▸ **Goal of the exercise**
Your answer should be the lines below from the one with "M 39,768 L 13,805 L 1,806 L 27,769 Z" to the one with "M 0,274 L 109,304", both included, given again exactly and with nothing added.

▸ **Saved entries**
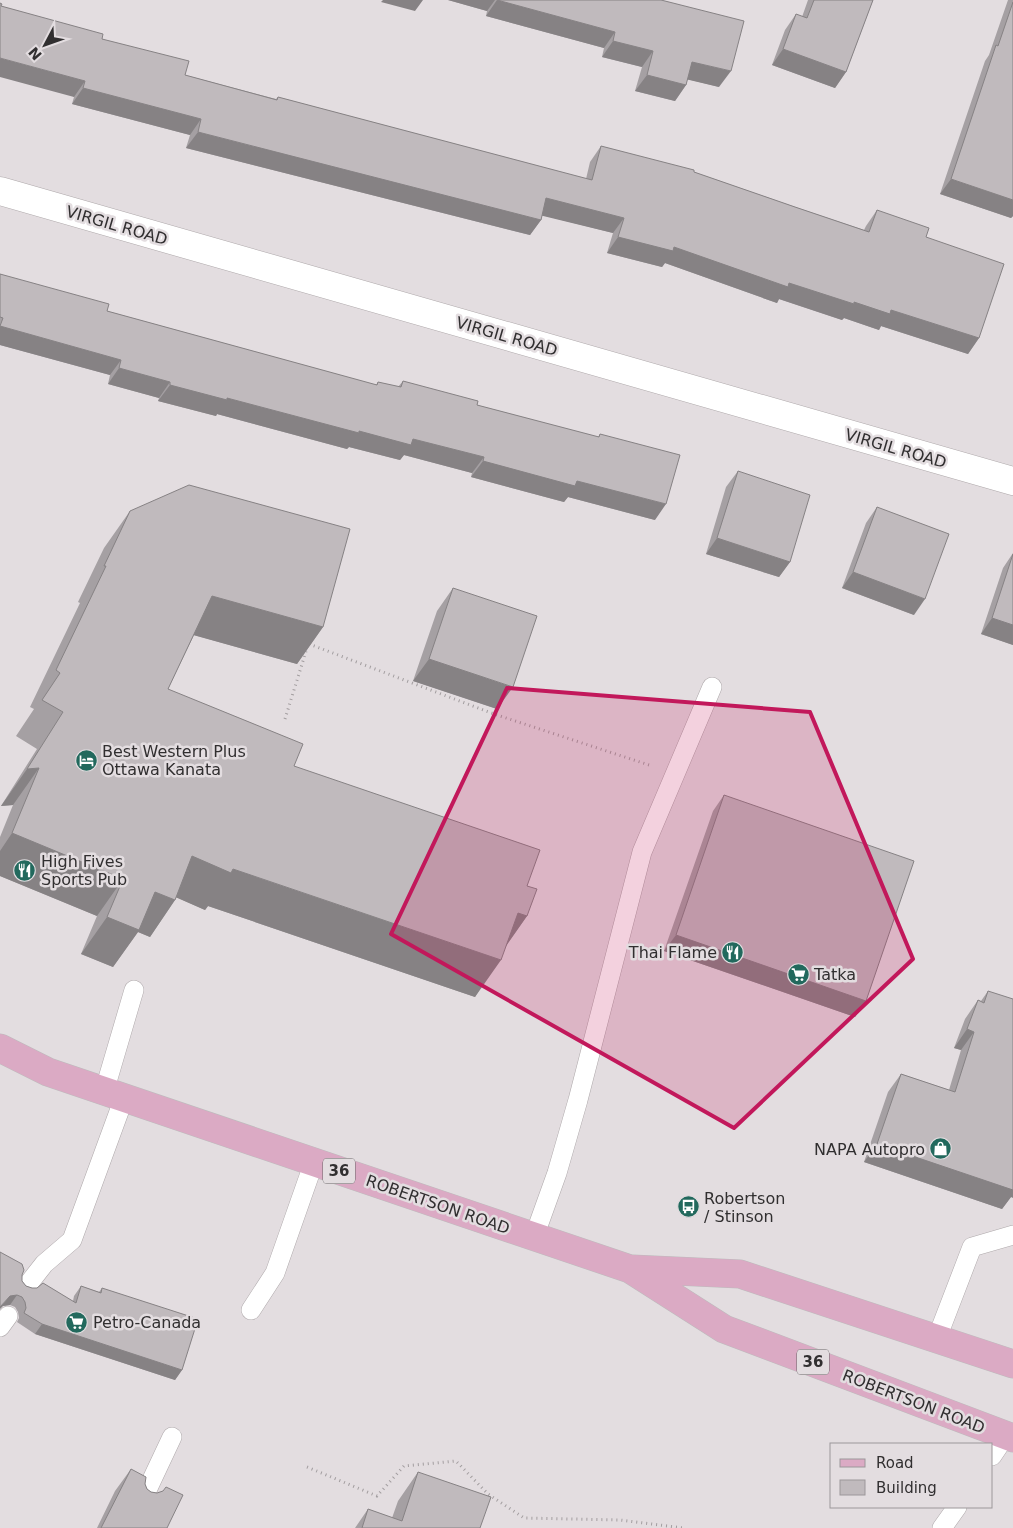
<svg xmlns="http://www.w3.org/2000/svg" width="1013" height="1528" font-family="'DejaVu Sans',sans-serif">
<style>
.lines{fill:none;stroke-linecap:round;stroke-linejoin:round}
.lane-casing{stroke:#aea8aa;stroke-width:20}
.secondary-casing{stroke:#aea8aa;stroke-width:29}
.primary-casing{stroke:#bdbcbd;stroke-width:29}
.path{stroke:#a29d9f;stroke-width:3;stroke-dasharray:1 4;stroke-linecap:butt}
.lane{stroke:#fff;stroke-width:19}
.secondary{stroke:#fff;stroke-width:28}
.primary{stroke:#dbaac4;stroke-width:28}
.wall{fill:#a5a0a3}
.shaded-wall{fill:#868284}
.building{fill:#c0babd;stroke:#868284}
.marked{fill:#c2185b;fill-opacity:0.2;stroke:#c2185b;stroke-width:4;stroke-linejoin:round}
.labels{text-anchor:middle;stroke-width:5;stroke-linejoin:round;paint-order:stroke}
.shield{fill:#e3dde0;stroke:#666365;stroke-width:1}
.shield-label{font-size:15px;font-weight:bold;fill:#312f30}
.street-label{font-size:16px;fill:#312f30;stroke:#e3dde0}
.poi-label{font-size:16px;fill:#312f30;stroke:#e3dde0;text-anchor:start}
</style>
<rect width="100%" height="100%" fill="#e3dde0"/>
<g class="lines">
<defs>
<path id="lane" d="M 104,1092 L 134,990
M 534,1237 L 557,1173 L 578,1100 L 642,852 L 712,687
M 26,1287 L 44,1264 L 72,1240 L 124,1098
M 251,1310 L 275,1273 L 314,1162
M 0,1327 L 8,1316
M 937,1338 L 972,1247 L 1013,1235
M 992,1456 L 1006,1435
M 140,1505 L 172,1437
M 942,1528 L 957,1507"/>
<path id="secondary" d="M 0,191 L 1013,481"/>
<path id="primary" d="M 0,1048 L 48,1072 L 630,1269 L 724,1329 L 1013,1438
M 632,1269 L 740,1274 L 1013,1364"/>
</defs>
<use href="#lane" class="lane-casing"/>
<use href="#secondary" class="secondary-casing"/>
<use href="#primary" class="primary-casing"/>
<path class="path" d="M 309,644 L 494,714 L 649,765
M 285,719 L 307,648
M 307,1467 L 377,1496 L 404,1466 L 456,1461 L 488,1494 L 524,1518 L 620,1520 L 683,1528"/>
<use href="#lane" class="lane"/>
<use href="#secondary" class="secondary"/>
<use href="#primary" class="primary"/>
</g>
<path class="wall" d="M 448,0 L 661,0 L 719,87 L 687,79 L 686,85 L 675,101 L 635,91 L 642,67 L 602,57 L 604,48 L 486,16 L 487,11 Z
M 808,0 L 873,0 L 846,72 L 835,88 L 772,65 L 785,30 L 796,14 L 802,17 Z
M 1008,0 L 1013,0 L 1013,216 L 1011,218 L 940,194 L 985,61 L 989,55 Z
M 1,6 L 102,39 L 185,75 L 276,99 L 278,97 L 586,179 L 590,162 L 601,146 L 694,172 L 795,207 L 864,230 L 866,226 L 877,210 L 926,237 L 979,338 L 968,354 L 881,326 L 879,330 L 844,318 L 842,320 L 779,299 L 777,303 L 665,263 L 662,267 L 607,253 L 613,233 L 542,215 L 541,220 L 530,235 L 186,148 L 190,135 L 72,104 L 74,97 Z
M 0,274 L 107,311 L 376,385 L 378,382 L 398,387 L 403,381 L 477,405 L 598,437 L 600,434 L 655,520 L 568,497 L 564,502 L 471,477 L 472,473 L 404,455 L 400,460 L 349,447 L 347,449 L 217,414 L 216,416 L 158,401 L 159,398 L 108,384 L 110,375 L 0,345 Z
M 738,471 L 790,562 L 779,577 L 706,554 L 726,487 Z
M 877,507 L 914,615 L 842,588 L 866,523 Z
M 130,511 L 323,627 L 297,664 L 194,635 L 168,689 L 294,766 L 527,886 L 527,916 L 506,946 L 475,997 L 208,906 L 205,910 L 176,897 L 175,900 L 150,937 L 138,932 L 113,967 L 81,954 L 97,916 L 0,876 L 0,837 L 13,805 L 1,806 L 37,749 L 16,736 L 34,709 L 30,707 L 80,603 L 78,602 L 104,548 Z
M 1013,553 L 1013,645 L 981,634 L 1003,568 Z
M 453,588 L 497,709 L 413,681 L 437,611 Z
M 724,795 L 866,1001 L 855,1017 L 664,951 L 713,811 Z
M 988,991 L 1011,1197 L 1002,1209 L 864,1162 L 888,1092 L 901,1074 L 949,1090 L 961,1050 L 954,1048 L 965,1019 L 978,1000 L 981,1001 Z
M 22,1275 L 22,1281 L 26,1286 L 73,1301 L 74,1296 L 81,1286 L 99,1292 L 102,1288 L 182,1370 L 175,1380 L 35,1334 L 17,1322 L 19,1318 L 18,1312 L 15,1307 L 10,1305 L 3,1306 Z
M 131,1469 L 145,1484 L 147,1489 L 151,1492 L 157,1493 L 167,1528 L 97,1528 L 115,1491 Z
M 418,1472 L 480,1528 L 355,1528 L 368,1509 L 392,1518 L 398,1501 Z"/>
<path class="shaded-wall" d="M 383,0 L 423,0 L 415,11 L 381,2 Z
M 448,0 L 495,0 L 487,11 Z
M 497,0 L 615,32 L 604,48 L 486,16 Z
M 613,41 L 653,51 L 642,67 L 602,57 Z
M 783,49 L 846,72 L 835,88 L 772,65 Z
M 0,58 L 85,81 L 74,97 L 0,77 Z
M 692,62 L 731,71 L 719,87 L 681,78 Z
M 647,75 L 686,85 L 675,101 L 635,91 Z
M 83,88 L 201,119 L 190,135 L 72,104 Z
M 198,132 L 541,220 L 530,235 L 186,148 Z
M 951,179 L 1013,200 L 1013,216 L 1011,218 L 940,194 Z
M 546,198 L 624,218 L 613,233 L 535,214 Z
M 618,237 L 674,247 L 789,283 L 854,302 L 891,310 L 979,338 L 968,354 L 881,326 L 879,330 L 844,318 L 842,320 L 779,299 L 777,303 L 665,263 L 662,267 L 607,253 Z
M 0,326 L 121,360 L 110,375 L 0,345 Z
M 119,368 L 170,382 L 159,398 L 108,384 Z
M 170,385 L 227,398 L 359,431 L 413,439 L 484,457 L 472,473 L 404,455 L 400,460 L 349,447 L 347,449 L 217,414 L 216,416 L 158,401 Z
M 483,461 L 577,481 L 666,504 L 655,520 L 568,497 L 564,502 L 471,477 Z
M 717,538 L 790,562 L 779,577 L 706,554 Z
M 853,572 L 925,599 L 914,615 L 842,588 Z
M 212,596 L 323,627 L 297,664 L 186,633 Z
M 992,618 L 1013,625 L 1013,645 L 981,634 Z
M 429,659 L 513,687 L 497,709 L 413,681 Z
M 39,768 L 13,805 L 1,806 L 27,769 Z
M 12,833 L 123,879 L 97,916 L 0,876 L 0,851 Z
M 192,856 L 233,869 L 501,960 L 475,997 L 208,906 L 205,910 L 166,893 Z
M 155,892 L 175,900 L 150,937 L 138,932 L 113,967 L 81,954 L 107,917 Z
M 518,913 L 527,916 L 501,953 Z
M 676,935 L 866,1001 L 855,1017 L 664,951 Z
M 967,1029 L 974,1032 L 961,1050 L 954,1048 Z
M 877,1144 L 1013,1187 L 1013,1198 L 1011,1197 L 1002,1209 L 864,1162 Z
M 17,1295 L 10,1305 L 3,1306 L 0,1309 L 0,1307 L 10,1296 Z
M 42,1324 L 182,1370 L 175,1380 L 35,1334 Z"/>
<path class="building" d="M 497,0 L 661,0 L 744,21 L 731,71 L 692,62 L 686,85 L 647,75 L 653,51 L 613,41 L 615,32 Z
M 814,0 L 873,0 L 846,72 L 783,49 L 796,14 L 807,18 Z
M 1013,2 L 1013,200 L 951,179 L 996,45 L 998,46 Z
M 0,3 L 2,4 L 1,6 L 103,34 L 102,39 L 189,61 L 185,75 L 277,100 L 278,97 L 592,180 L 601,146 L 694,170 L 694,172 L 795,207 L 869,232 L 877,210 L 929,228 L 926,237 L 1004,264 L 979,338 L 891,310 L 890,314 L 854,302 L 854,304 L 789,283 L 788,287 L 674,247 L 673,251 L 618,237 L 624,218 L 546,198 L 541,220 L 198,132 L 201,119 L 83,88 L 85,81 L 0,58 Z
M 0,274 L 109,304 L 107,311 L 377,385 L 378,382 L 401,387 L 403,381 L 478,401 L 477,405 L 599,437 L 600,434 L 680,455 L 666,504 L 577,481 L 575,486 L 483,461 L 484,457 L 413,439 L 411,445 L 359,431 L 359,433 L 227,398 L 227,400 L 170,385 L 170,382 L 119,368 L 121,360 L 0,326 L 3,318 L 0,317 Z
M 738,471 L 810,495 L 790,562 L 717,538 Z
M 189,485 L 350,529 L 323,627 L 212,596 L 168,689 L 303,744 L 294,766 L 540,850 L 527,886 L 537,889 L 527,916 L 518,913 L 501,960 L 233,869 L 231,873 L 192,856 L 175,900 L 155,892 L 139,930 L 107,917 L 123,879 L 12,833 L 39,768 L 27,769 L 63,712 L 42,700 L 60,673 L 56,670 L 106,566 L 104,566 L 130,511 Z
M 877,507 L 949,534 L 925,599 L 853,572 Z
M 1013,554 L 1013,625 L 992,618 Z
M 453,588 L 537,616 L 513,687 L 429,659 Z
M 724,795 L 914,861 L 866,1001 L 676,935 Z
M 988,991 L 1013,999 L 1013,1190 L 877,1144 L 901,1074 L 955,1092 L 974,1032 L 967,1029 L 978,1000 L 984,1003 Z
M 0,1252 L 22,1264 L 24,1270 L 22,1275 L 22,1281 L 26,1286 L 32,1288 L 37,1288 L 43,1283 L 76,1303 L 81,1286 L 101,1293 L 102,1288 L 198,1319 L 182,1370 L 42,1324 L 24,1313 L 26,1308 L 25,1302 L 22,1297 L 17,1295 L 10,1296 L 0,1307 Z
M 131,1469 L 146,1477 L 145,1484 L 147,1489 L 151,1492 L 157,1493 L 163,1491 L 166,1487 L 183,1495 L 167,1528 L 101,1528 Z
M 418,1472 L 491,1497 L 480,1528 L 362,1528 L 368,1509 L 402,1521 Z"/>
<path class="marked" d="M 507,688 L 810,712 L 913,959 L 734,1128 L 391,934 Z"/>
<defs>
<symbol id="hotel-disc" viewBox="-11 -11 22 22"><circle r="9.5" fill="#22695d" stroke="#e3dde0"/><path d="M-6-4.5h1.5V1H6V5H4.5V3h-9V5H-6ZM-4 0a1.8 1.8 0 1 1 3.6 0ZM.5 0V-2.5h3Q6-2.5 6 0Z" fill="#fff"/></symbol>
<symbol id="restaurant-disc" viewBox="-11 -11 22 22"><circle r="9.5" fill="#22695d" stroke="#e3dde0"/><path d="M-5-6h1v4h1v-4h1v4h1v-4h1v5L-1.5 .5V6h-2V.5L-5-1ZM5-6V6H3V1.5H1.5Q1.5-4 5-6Z" fill="#fff"/></symbol>
<symbol id="supermarket-disc" viewBox="-11 -11 22 22"><circle r="9.5" fill="#22695d" stroke="#e3dde0"/><path d="M-6-5.5h2.5l.6 2H6L4.5 2H-2.5L-4.4-4H-6ZM-1.5 3.2a1.3 1.3 0 1 0 .1 0ZM3 3.2a1.3 1.3 0 1 0 .1 0Z" fill="#fff"/></symbol>
<symbol id="shop-disc" viewBox="-11 -11 22 22"><circle r="9.5" fill="#22695d" stroke="#e3dde0"/><path d="M-5-2.5h2.3a2.7 3.5 0 0 1 5.4 0H5L5.5 6h-11ZM-1.5-2.5h3a1.5 2.3 0 0 0-3 0Z" fill="#fff"/></symbol>
<symbol id="bus-disc" viewBox="-11 -11 22 22"><circle r="9.5" fill="#22695d" stroke="#e3dde0"/><path d="M-5-6H5V4H4V6H2V4H-2V6H-4V4H-5ZM-3.5-4V0h7V-4ZM-3.5 1.2v1.5H-2V1.2ZM2 1.2v1.5H3.5V1.2Z" fill="#fff"/></symbol>
</defs>
<g fill-rule="evenodd">
<use href="#hotel-disc" x="74" y="748" width="25" height="25"/>
<use href="#restaurant-disc" x="12" y="858" width="25" height="25"/>
<use href="#restaurant-disc" x="720" y="940" width="25" height="25"/>
<use href="#supermarket-disc" x="786" y="962" width="25" height="25"/>
<use href="#shop-disc" x="928" y="1136" width="25" height="25"/>
<use href="#bus-disc" x="676" y="1194" width="25" height="25"/>
<use href="#supermarket-disc" x="64" y="1310" width="25" height="25"/>
</g>
<g class="labels">
<g class="shield">
<rect x="323" y="1158.5" width="32" height="25" rx="4"/>
<rect x="797" y="1349.5" width="32" height="25" rx="4"/>
</g>
<g class="shield-label">
<text x="339" y="1176">36</text>
<text x="813" y="1367">36</text>
</g>
<g class="street-label">
<text transform="translate(117 225) rotate(16)" y="6">VIRGIL ROAD</text>
<text transform="translate(507 336) rotate(16)" y="6">VIRGIL ROAD</text>
<text transform="translate(896 448) rotate(16)" y="6">VIRGIL ROAD</text>
<text transform="translate(438 1204) rotate(19)" y="6">ROBERTSON ROAD</text>
<text transform="translate(914 1401) rotate(21)" y="6">ROBERTSON ROAD</text>
</g>
<g class="poi-label">
<text x="102" y="757">Best Western Plus<tspan x="102" dy="18">Ottawa Kanata</tspan></text>
<text x="41" y="867">High Fives<tspan x="41" dy="18">Sports Pub</tspan></text>
<text x="717" y="958" text-anchor="end">Thai Flame</text>
<text x="814" y="980">Tatka</text>
<text x="925" y="1155" text-anchor="end">NAPA Autopro</text>
<text x="704" y="1204">Robertson<tspan x="704" dy="18">/ Stinson</tspan></text>
<text x="93" y="1328">Petro-Canada</text>
</g>
</g>
<rect x="830" y="1443" width="162" height="65" fill="#e3dde0" stroke="#9c979a"/>
<rect x="840" y="1459" width="25" height="8" fill="#dbaac4" stroke="#9c979a"/>
<text x="876" y="1468" font-size="15" fill="#312f30">Road</text>
<rect x="840" y="1480" width="25" height="15" fill="#c0babd" stroke="#9c979a"/>
<text x="876" y="1493" font-size="15" fill="#312f30">Building</text>
<g transform="translate(45 45) rotate(229)" stroke="#e3dde0" stroke-width="4" paint-order="stroke">
<path d="M0-4L9 19L0 12L-9 19Z" fill="#312f30"/>
<text y="-8" font-size="14" font-weight="bold" text-anchor="middle" fill="#312f30">N</text>
</g>
</svg>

▸ **Exercise response**
M 39,768 L 13,805 L 1,806 L 27,769 Z
M 12,833 L 123,879 L 97,916 L 0,876 L 0,851 Z
M 192,856 L 233,869 L 501,960 L 475,997 L 208,906 L 205,910 L 166,893 Z
M 155,892 L 175,900 L 150,937 L 138,932 L 113,967 L 81,954 L 107,917 Z
M 518,913 L 527,916 L 501,953 Z
M 676,935 L 866,1001 L 855,1017 L 664,951 Z
M 967,1029 L 974,1032 L 961,1050 L 954,1048 Z
M 877,1144 L 1013,1187 L 1013,1198 L 1011,1197 L 1002,1209 L 864,1162 Z
M 17,1295 L 10,1305 L 3,1306 L 0,1309 L 0,1307 L 10,1296 Z
M 42,1324 L 182,1370 L 175,1380 L 35,1334 Z"/>
<path class="building" d="M 497,0 L 661,0 L 744,21 L 731,71 L 692,62 L 686,85 L 647,75 L 653,51 L 613,41 L 615,32 Z
M 814,0 L 873,0 L 846,72 L 783,49 L 796,14 L 807,18 Z
M 1013,2 L 1013,200 L 951,179 L 996,45 L 998,46 Z
M 0,3 L 2,4 L 1,6 L 103,34 L 102,39 L 189,61 L 185,75 L 277,100 L 278,97 L 592,180 L 601,146 L 694,170 L 694,172 L 795,207 L 869,232 L 877,210 L 929,228 L 926,237 L 1004,264 L 979,338 L 891,310 L 890,314 L 854,302 L 854,304 L 789,283 L 788,287 L 674,247 L 673,251 L 618,237 L 624,218 L 546,198 L 541,220 L 198,132 L 201,119 L 83,88 L 85,81 L 0,58 Z
M 0,274 L 109,304 L 107,311 L 377,385 L 378,382 L 401,387 L 403,381 L 478,401 L 477,405 L 599,437 L 600,434 L 680,455 L 666,504 L 577,481 L 575,486 L 483,461 L 484,457 L 413,439 L 411,445 L 359,431 L 359,433 L 227,398 L 227,400 L 170,385 L 170,382 L 119,368 L 121,360 L 0,326 L 3,318 L 0,317 Z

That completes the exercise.